A few weeks ago I had the pleasure of attending a few workshops at the LimmudFest New Orleans . Spearheaded by Gail Chalew, Rabbi Uri and an army of volunteers, New Orleans LimmudFest New Orleans is a conference/festival of Jewish learning. Over 50 workshops were taught by local and national luminaries on perhaps the broadest array of topics ever conceived in a two day conference.
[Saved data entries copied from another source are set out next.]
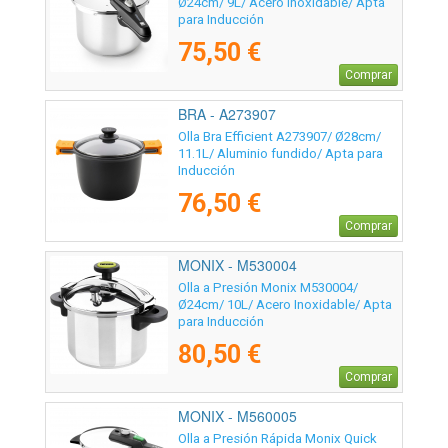
Ø24cm/ 9L/ Acero Inoxidable/ Apta
para Inducción
75,50 €
Comprar
BRA - A273907
Olla Bra Efficient A273907/ Ø28cm/
11.1L/ Aluminio fundido/ Apta para
Inducción
76,50 €
Comprar
MONIX - M530004
Olla a Presión Monix M530004/
Ø24cm/ 10L/ Acero Inoxidable/ Apta
para Inducción
80,50 €
Comprar
MONIX - M560005
Olla a Presión Rápida Monix Quick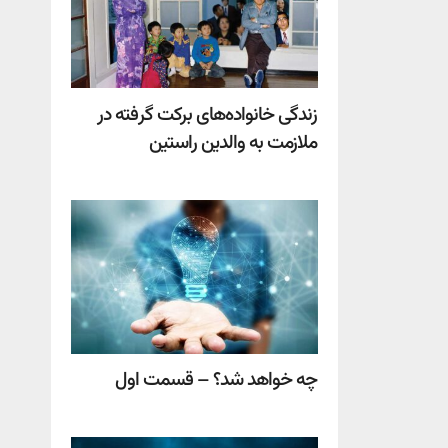
زندگی خانواده‌های برکت گرفته در
ملازمت به والدین راستین
چه خواهد شد؟ – قسمت اول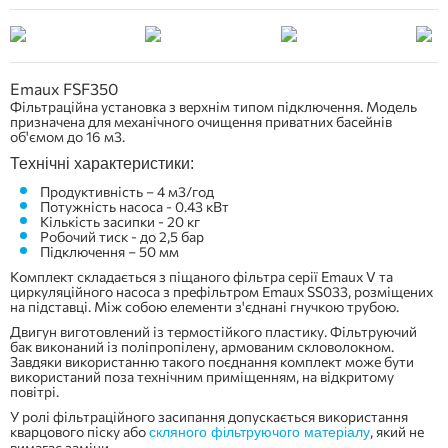
Emaux FSF350
Фільтраційна установка з верхнім типом підключення. Модель
призначена для механічного очищення приватних басейнів
об'ємом до 16 м3.
Технічні характеристики:
Продуктивність – 4 м3/год
Потужність насоса - 0.43 кВт
Кількість засипки - 20 кг
Робочий тиск - до 2,5 бар
Підключення – 50 мм
Комплект складається з піщаного фільтра серії Emaux V та
циркуляційного насоса з префільтром Emaux SS033, розміщених
на підставці. Між собою елементи з'єднані гнучкою трубою.
Двигун виготовлений із термостійкого пластику. Фільтруючий
бак виконаний із поліпропілену, армованим скловолокном.
Завдяки використанню такого поєднання комплект може бути
використаний поза технічним приміщенням, на відкритому
повітрі.
У ролі фільтраційного засипання допускається використання
кварцового піску або
, який не
скляного фільтруючого матеріалу
вимагає заміни.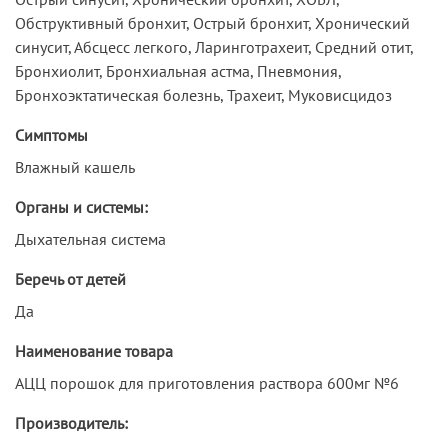
Обструктивный бронхит, Острый бронхит, Хронический
синусит, Абсцесс легкого, Ларинготрахеит, Средний отит,
Бронхиолит, Бронхиальная астма, Пневмония,
Бронхоэктатическая болезнь, Трахеит, Муковисцидоз
Симптомы
Влажный кашель
Органы и системы:
Дыхательная система
Беречь от детей
Да
Наименование товара
АЦЦ порошок для приготовления раствора 600мг №6
Производитель: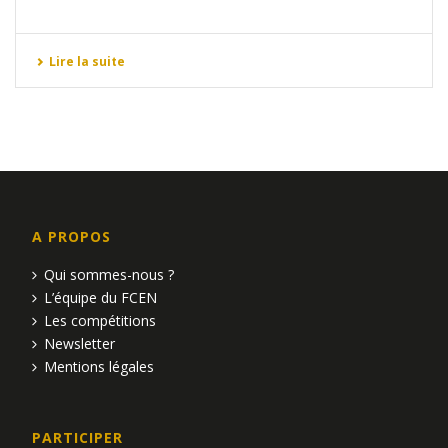
Lire la suite
A PROPOS
Qui sommes-nous ?
L’équipe du FCEN
Les compétitions
Newsletter
Mentions légales
PARTICIPER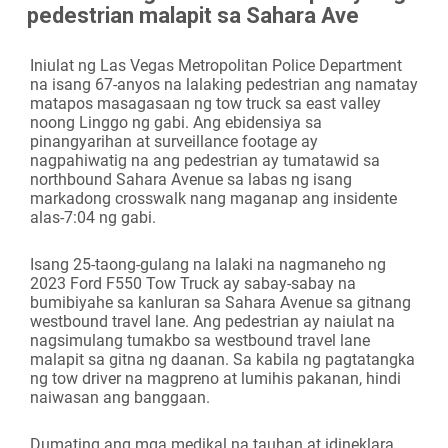
pedestrian malapit sa Sahara Ave
Camera
Iniulat ng Las Vegas Metropolitan Police Department
na isang 67-anyos na lalaking pedestrian ang namatay
matapos masagasaan ng tow truck sa east valley
noong Linggo ng gabi. Ang ebidensiya sa
pinangyarihan at surveillance footage ay
nagpahiwatig na ang pedestrian ay tumatawid sa
northbound Sahara Avenue sa labas ng isang
markadong crosswalk nang maganap ang insidente
alas-7:04 ng gabi.
Isang 25-taong-gulang na lalaki na nagmaneho ng
2023 Ford F550 Tow Truck ay sabay-sabay na
bumibiyahe sa kanluran sa Sahara Avenue sa gitnang
westbound travel lane. Ang pedestrian ay naiulat na
nagsimulang tumakbo sa westbound travel lane
malapit sa gitna ng daanan. Sa kabila ng pagtatangka
ng tow driver na magpreno at lumihis pakanan, hindi
naiwasan ang banggaan.
Dumating ang mga medikal na tauhan at idineklara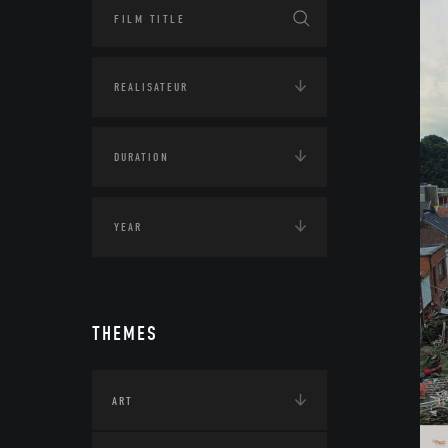
THEMES
ART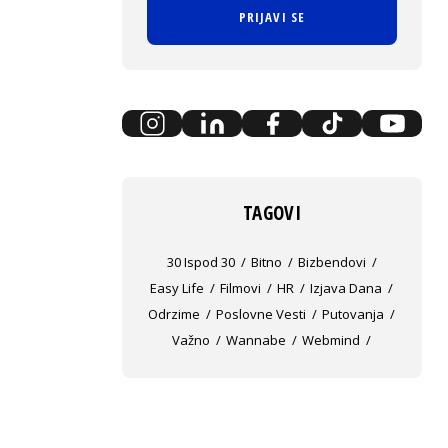
PRIJAVI SE
TAGOVI
30 Ispod 30
Bitno
Bizbendovi
Easy Life
Filmovi
HR
Izjava Dana
Odrzime
Poslovne Vesti
Putovanja
Važno
Wannabe
Webmind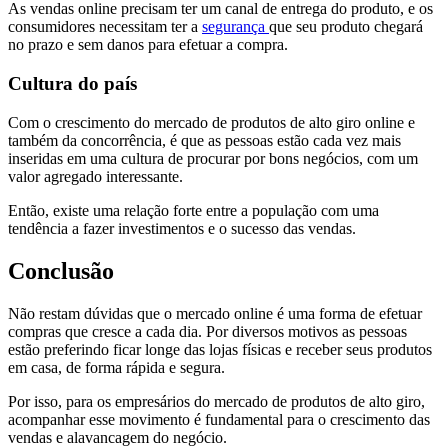
As vendas online precisam ter um canal de entrega do produto, e os
consumidores necessitam ter a
segurança
que seu produto chegará
no prazo e sem danos para efetuar a compra.
Cultura do país
Com o crescimento do mercado de produtos de alto giro online e
também da concorrência, é que as pessoas estão cada vez mais
inseridas em uma cultura de procurar por bons negócios, com um
valor agregado interessante.
Então, existe uma relação forte entre a população com uma
tendência a fazer investimentos e o sucesso das vendas.
Conclusão
Não restam dúvidas que o mercado online é uma forma de efetuar
compras que cresce a cada dia. Por diversos motivos as pessoas
estão preferindo ficar longe das lojas físicas e receber seus produtos
em casa, de forma rápida e segura.
Por isso, para os empresários do mercado de produtos de alto giro,
acompanhar esse movimento é fundamental para o crescimento das
vendas e alavancagem do negócio.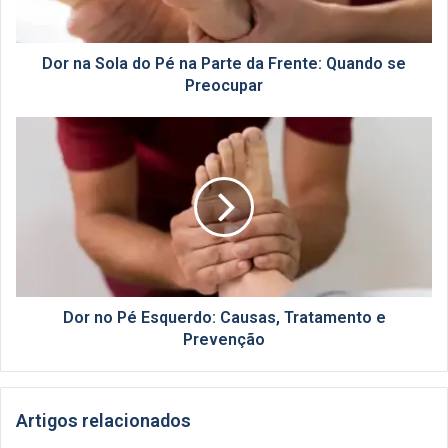
da
Frente:
Quando
Dor na Sola do Pé na Parte da Frente: Quando se
se
Preocupar
Preocupar
Dor
no
Pé
Esquerdo:
Causas,
Tratamento
e
Prevenção
Dor no Pé Esquerdo: Causas, Tratamento e
Prevenção
Artigos relacionados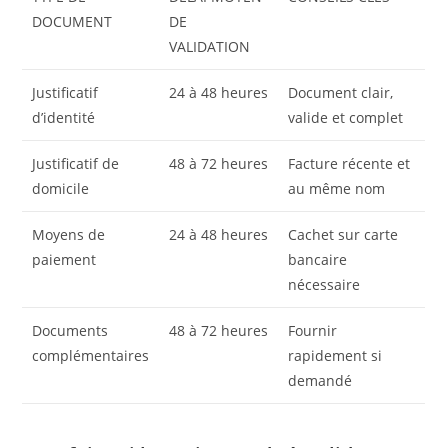
DOCUMENT
DE
VALIDATION
Justificatif
24 à 48 heures
Document clair,
d’identité
valide et complet
Justificatif de
48 à 72 heures
Facture récente et
domicile
au même nom
Moyens de
24 à 48 heures
Cachet sur carte
paiement
bancaire
nécessaire
Documents
48 à 72 heures
Fournir
complémentaires
rapidement si
demandé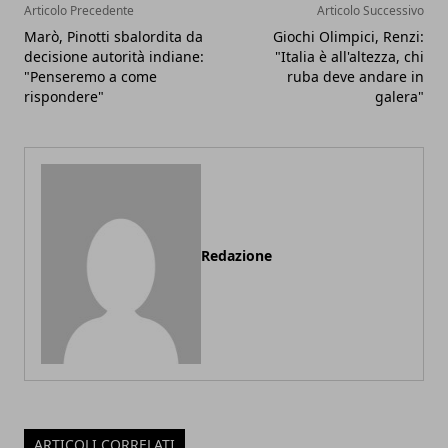
Articolo Precedente
Articolo Successivo
Marò, Pinotti sbalordita da
Giochi Olimpici, Renzi:
decisione autorità indiane:
"Italia è all'altezza, chi
"Penseremo a come
ruba deve andare in
rispondere"
galera"
Redazione
ARTICOLI CORRELATI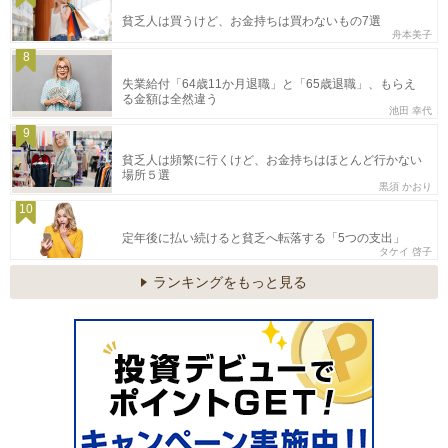
貧乏人は買うけど、お金持ちは買わないもの7選
舟本美子
8
失業給付「64歳11か月退職」と「65歳退職」、もらえ
る金額は全然違う
池田 幸代
9
貧乏人は頻繁に行くけど、お金持ちはほとんど行かない
場所５選
黒須 かおり
10
定年後に払い続けると貧乏へ転落する「5つの支出」
タケイ 啓子
ランキングをもっと見る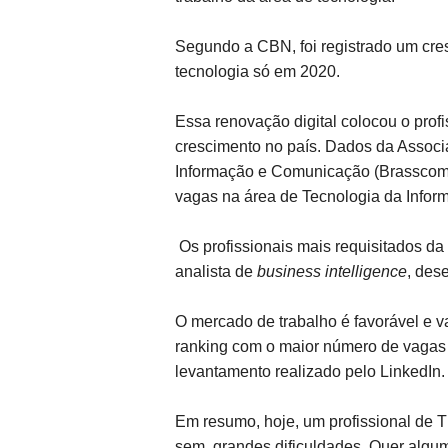
Segundo a CBN, foi registrado um cre
tecnologia só em 2020.
Essa renovação digital colocou o profi
crescimento no país.
Dados da Associa
Informação e Comunicação (Brasscom)
vagas na área de Tecnologia da Inform
Os profissionais mais requisitados da 
analista de
business intelligence
, des
O mercado de trabalho é favorável e v
ranking com o maior número de vagas 
levantamento realizado pelo LinkedIn.
Em resumo, hoje, um profissional de
sem grandes dificuldades. Quer alguma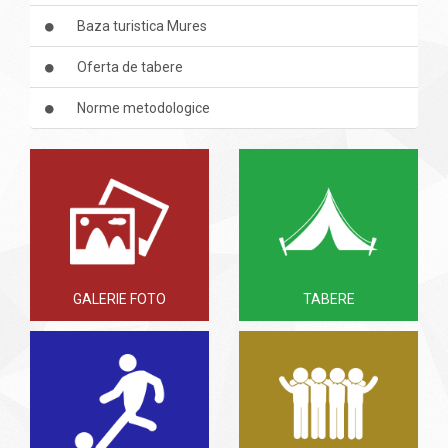
Baza turistica Mures
Oferta de tabere
Norme metodologice
GALERIE FOTO
TABERE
If you don't believe me check out Sunday's schedule: http://us.conf.masteragenda.com/h/nola2010/conf_browser/index.html . I would say the top three most creative topics were
- Creole/Cajun/Jewish Foodways and Cultures
- Constructing a (Jewish) Poker Face: Femininity, Masculinity, and the Jewish Self
- Blood, Guts, and Gore: Three Approaches to Leviticus
In their own separate ways, each of the Jewish religious denominations in the United States—Reform, Reconstructionist, Conservative, and Orthodox Judaism—are facing serious internal challenges—and also the external one of post-denominationalism. What are these challenges, and what is on the horizon for Jewish religious life in the U.S.?
What Jack and many other participants identified on that figurative horizon where the loosely based community learning initiatives such as Limmud, Moishe House, Avodah and Birthright Next that are inter-denominational and detached from Judaism's larger institutions (read: federation and synagogue).
Rabbi Uri in his Passover dvar made an interesting observation about the uniqueness of LimmudFest. It is about choice. The students have the choice to attend whatever class they please at whatever time. This changes the power dynamic between the presenter and the audience by allowing participants to vote with their feet. The presenter is not interesting, well then find a topic that is. This enhances the learning experience, applying just a bit of pressure on the presenters - who are not paid - to truly deliver.